__DO THIS__
Please find every line in the records that contains the word "middle" and copy each one out. Case counts.

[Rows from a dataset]
● ● ●

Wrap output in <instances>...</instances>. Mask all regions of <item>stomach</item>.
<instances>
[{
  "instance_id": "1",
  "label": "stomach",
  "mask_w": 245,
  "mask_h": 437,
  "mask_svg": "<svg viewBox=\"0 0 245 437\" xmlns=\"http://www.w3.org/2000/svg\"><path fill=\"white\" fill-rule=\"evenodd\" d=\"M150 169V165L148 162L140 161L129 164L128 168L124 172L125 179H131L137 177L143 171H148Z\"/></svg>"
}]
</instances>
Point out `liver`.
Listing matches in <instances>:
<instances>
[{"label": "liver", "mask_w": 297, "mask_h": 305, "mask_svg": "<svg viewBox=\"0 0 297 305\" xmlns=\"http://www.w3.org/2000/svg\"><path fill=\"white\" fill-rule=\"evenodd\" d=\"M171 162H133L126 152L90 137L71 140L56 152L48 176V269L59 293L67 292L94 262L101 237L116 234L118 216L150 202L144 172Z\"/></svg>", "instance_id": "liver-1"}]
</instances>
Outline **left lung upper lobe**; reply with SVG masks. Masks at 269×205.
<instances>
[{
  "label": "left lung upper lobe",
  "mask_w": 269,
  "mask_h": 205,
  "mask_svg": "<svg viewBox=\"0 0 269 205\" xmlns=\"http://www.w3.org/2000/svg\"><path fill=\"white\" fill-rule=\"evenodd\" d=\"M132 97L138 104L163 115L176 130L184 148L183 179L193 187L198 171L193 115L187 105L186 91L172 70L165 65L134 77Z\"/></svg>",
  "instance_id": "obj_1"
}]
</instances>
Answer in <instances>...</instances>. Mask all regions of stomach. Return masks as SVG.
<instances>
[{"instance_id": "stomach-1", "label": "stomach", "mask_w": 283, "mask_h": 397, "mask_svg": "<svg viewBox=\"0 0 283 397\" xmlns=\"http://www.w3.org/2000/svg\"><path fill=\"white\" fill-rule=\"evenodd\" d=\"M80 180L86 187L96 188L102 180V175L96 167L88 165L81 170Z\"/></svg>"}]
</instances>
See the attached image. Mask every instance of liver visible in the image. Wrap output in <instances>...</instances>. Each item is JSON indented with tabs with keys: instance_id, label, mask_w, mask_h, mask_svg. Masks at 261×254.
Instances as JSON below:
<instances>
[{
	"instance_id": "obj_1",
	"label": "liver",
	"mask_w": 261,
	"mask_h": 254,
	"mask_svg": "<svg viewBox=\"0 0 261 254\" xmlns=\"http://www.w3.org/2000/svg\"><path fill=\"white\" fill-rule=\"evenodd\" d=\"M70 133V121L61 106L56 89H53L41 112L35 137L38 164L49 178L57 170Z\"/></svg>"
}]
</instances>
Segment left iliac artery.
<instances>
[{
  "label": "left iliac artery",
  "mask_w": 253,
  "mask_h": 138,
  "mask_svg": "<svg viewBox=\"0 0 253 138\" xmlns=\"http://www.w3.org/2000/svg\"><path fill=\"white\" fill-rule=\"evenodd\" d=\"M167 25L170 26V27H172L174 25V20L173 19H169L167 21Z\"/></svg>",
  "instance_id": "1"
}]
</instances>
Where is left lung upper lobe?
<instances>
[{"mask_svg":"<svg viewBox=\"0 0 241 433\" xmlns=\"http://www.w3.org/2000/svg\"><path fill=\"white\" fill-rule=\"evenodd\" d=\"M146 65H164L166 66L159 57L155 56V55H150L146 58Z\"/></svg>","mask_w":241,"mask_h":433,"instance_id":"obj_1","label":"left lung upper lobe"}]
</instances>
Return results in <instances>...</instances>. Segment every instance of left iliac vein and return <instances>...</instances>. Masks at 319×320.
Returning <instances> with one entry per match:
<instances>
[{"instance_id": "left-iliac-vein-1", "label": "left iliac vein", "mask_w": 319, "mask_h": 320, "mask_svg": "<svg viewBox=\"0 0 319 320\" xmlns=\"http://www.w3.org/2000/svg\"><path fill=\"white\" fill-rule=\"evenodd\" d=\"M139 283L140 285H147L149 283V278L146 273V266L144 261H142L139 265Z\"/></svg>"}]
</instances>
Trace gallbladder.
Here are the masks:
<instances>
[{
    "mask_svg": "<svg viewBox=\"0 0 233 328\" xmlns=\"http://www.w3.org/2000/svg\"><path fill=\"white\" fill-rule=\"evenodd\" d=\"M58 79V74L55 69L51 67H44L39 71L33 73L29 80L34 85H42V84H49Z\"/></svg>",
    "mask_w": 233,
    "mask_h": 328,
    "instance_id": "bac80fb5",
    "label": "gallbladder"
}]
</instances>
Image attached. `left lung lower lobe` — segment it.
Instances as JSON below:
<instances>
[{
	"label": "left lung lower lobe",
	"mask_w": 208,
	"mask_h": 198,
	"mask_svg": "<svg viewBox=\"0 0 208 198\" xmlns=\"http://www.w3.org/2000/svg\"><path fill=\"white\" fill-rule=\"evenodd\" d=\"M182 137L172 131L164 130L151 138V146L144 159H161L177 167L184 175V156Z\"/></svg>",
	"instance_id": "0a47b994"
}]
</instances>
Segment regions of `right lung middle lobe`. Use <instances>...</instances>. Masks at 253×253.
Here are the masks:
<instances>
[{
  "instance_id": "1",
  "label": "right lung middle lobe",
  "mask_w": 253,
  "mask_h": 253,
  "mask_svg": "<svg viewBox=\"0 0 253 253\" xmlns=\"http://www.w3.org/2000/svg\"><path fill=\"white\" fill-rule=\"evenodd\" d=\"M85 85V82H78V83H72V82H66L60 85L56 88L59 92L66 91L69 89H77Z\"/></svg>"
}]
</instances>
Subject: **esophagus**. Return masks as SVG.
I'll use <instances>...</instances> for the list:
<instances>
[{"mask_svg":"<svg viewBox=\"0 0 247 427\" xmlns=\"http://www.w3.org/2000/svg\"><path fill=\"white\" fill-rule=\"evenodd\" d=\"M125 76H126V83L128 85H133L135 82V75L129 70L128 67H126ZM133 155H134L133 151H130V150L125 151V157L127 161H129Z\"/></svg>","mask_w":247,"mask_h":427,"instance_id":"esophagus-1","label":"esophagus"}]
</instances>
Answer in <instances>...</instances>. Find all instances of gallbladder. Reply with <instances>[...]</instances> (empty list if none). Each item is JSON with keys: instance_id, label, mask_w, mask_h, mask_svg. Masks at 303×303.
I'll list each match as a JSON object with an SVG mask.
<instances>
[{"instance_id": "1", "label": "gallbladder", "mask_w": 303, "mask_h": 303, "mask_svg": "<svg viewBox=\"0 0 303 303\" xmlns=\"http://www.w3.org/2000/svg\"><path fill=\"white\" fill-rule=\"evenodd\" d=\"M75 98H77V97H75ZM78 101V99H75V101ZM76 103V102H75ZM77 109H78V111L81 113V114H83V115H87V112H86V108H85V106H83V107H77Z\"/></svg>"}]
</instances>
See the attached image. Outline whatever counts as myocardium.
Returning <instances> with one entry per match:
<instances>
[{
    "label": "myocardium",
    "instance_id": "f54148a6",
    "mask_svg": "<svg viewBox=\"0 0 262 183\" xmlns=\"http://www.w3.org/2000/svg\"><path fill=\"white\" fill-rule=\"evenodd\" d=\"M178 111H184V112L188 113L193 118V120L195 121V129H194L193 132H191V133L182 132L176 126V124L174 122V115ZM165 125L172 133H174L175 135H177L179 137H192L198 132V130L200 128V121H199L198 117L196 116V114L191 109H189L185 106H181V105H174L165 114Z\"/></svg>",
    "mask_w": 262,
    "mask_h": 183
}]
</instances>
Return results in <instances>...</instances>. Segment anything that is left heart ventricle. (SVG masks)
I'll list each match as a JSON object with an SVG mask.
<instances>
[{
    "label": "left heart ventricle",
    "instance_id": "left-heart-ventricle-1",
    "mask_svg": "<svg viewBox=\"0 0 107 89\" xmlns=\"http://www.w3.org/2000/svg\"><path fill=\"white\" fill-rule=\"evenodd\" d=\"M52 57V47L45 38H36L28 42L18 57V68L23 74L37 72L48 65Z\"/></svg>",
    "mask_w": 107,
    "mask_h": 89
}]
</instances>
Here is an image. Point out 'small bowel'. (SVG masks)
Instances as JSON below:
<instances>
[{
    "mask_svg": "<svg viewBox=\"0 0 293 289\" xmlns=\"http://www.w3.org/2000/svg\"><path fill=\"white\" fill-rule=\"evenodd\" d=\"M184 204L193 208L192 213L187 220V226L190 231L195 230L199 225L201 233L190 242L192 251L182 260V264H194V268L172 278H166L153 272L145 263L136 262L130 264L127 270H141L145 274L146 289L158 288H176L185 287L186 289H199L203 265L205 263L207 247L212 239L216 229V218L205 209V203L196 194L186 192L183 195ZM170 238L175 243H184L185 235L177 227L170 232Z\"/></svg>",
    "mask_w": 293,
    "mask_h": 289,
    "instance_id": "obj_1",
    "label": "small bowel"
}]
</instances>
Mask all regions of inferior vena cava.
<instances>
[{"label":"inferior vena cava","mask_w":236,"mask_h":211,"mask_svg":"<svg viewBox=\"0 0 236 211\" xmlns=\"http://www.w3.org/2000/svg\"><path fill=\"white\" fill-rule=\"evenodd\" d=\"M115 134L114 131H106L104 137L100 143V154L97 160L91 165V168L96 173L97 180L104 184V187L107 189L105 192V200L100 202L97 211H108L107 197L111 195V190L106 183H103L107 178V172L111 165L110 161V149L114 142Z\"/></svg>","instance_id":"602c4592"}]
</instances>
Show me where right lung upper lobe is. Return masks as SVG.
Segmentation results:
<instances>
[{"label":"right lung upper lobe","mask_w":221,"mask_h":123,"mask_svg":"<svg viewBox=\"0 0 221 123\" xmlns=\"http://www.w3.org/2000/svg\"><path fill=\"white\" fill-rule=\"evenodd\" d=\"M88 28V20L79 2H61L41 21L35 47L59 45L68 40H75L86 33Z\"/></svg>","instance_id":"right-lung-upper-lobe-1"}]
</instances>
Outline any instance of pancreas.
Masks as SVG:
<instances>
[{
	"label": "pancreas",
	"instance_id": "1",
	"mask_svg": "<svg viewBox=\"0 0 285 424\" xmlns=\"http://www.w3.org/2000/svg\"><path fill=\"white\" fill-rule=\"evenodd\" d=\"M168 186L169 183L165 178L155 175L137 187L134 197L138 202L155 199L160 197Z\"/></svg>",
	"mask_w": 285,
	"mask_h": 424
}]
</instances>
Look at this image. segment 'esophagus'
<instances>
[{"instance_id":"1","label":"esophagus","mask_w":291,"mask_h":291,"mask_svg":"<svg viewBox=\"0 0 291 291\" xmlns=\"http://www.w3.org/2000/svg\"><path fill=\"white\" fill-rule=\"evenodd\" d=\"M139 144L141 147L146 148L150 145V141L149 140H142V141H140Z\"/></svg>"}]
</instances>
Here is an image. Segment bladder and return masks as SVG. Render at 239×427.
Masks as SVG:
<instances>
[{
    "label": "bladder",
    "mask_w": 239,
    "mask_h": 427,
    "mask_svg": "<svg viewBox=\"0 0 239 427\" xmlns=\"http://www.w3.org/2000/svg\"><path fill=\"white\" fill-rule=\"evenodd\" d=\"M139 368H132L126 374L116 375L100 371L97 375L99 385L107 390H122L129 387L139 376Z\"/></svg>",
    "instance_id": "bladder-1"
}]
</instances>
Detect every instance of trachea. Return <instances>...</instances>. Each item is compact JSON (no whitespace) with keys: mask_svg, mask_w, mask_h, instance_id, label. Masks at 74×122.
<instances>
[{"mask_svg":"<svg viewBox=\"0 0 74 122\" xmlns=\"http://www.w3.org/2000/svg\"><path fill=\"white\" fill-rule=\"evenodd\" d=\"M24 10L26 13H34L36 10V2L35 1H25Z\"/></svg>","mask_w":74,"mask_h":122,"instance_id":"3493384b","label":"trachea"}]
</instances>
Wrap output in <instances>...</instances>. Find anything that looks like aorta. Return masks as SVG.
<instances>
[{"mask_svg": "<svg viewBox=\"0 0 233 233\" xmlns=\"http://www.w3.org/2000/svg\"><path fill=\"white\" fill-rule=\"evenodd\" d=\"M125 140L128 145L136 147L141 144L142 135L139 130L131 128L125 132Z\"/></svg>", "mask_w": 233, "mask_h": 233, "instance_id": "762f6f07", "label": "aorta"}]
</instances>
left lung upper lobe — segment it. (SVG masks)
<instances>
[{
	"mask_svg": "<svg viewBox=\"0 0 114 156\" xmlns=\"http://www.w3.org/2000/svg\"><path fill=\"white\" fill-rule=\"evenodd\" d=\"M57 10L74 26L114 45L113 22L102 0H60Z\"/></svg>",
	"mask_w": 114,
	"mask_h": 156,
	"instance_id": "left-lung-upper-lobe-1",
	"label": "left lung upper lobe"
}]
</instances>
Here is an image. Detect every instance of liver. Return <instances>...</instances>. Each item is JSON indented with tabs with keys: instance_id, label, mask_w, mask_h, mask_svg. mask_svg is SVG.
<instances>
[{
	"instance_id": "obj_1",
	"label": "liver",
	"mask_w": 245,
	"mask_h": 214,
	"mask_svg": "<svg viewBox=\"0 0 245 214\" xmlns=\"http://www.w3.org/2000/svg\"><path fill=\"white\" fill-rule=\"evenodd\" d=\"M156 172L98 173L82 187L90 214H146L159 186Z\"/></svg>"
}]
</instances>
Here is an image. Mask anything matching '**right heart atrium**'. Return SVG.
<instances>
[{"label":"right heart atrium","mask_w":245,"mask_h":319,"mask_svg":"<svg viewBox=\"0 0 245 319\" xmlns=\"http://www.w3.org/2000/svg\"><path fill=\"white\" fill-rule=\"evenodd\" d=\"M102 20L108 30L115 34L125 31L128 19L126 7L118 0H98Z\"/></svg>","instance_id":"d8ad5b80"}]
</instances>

● ● ●

__RESPONSE TO THIS EXERCISE__
Segment regions of `right lung middle lobe`. Use <instances>...</instances>. Masks at 253×253.
  "label": "right lung middle lobe",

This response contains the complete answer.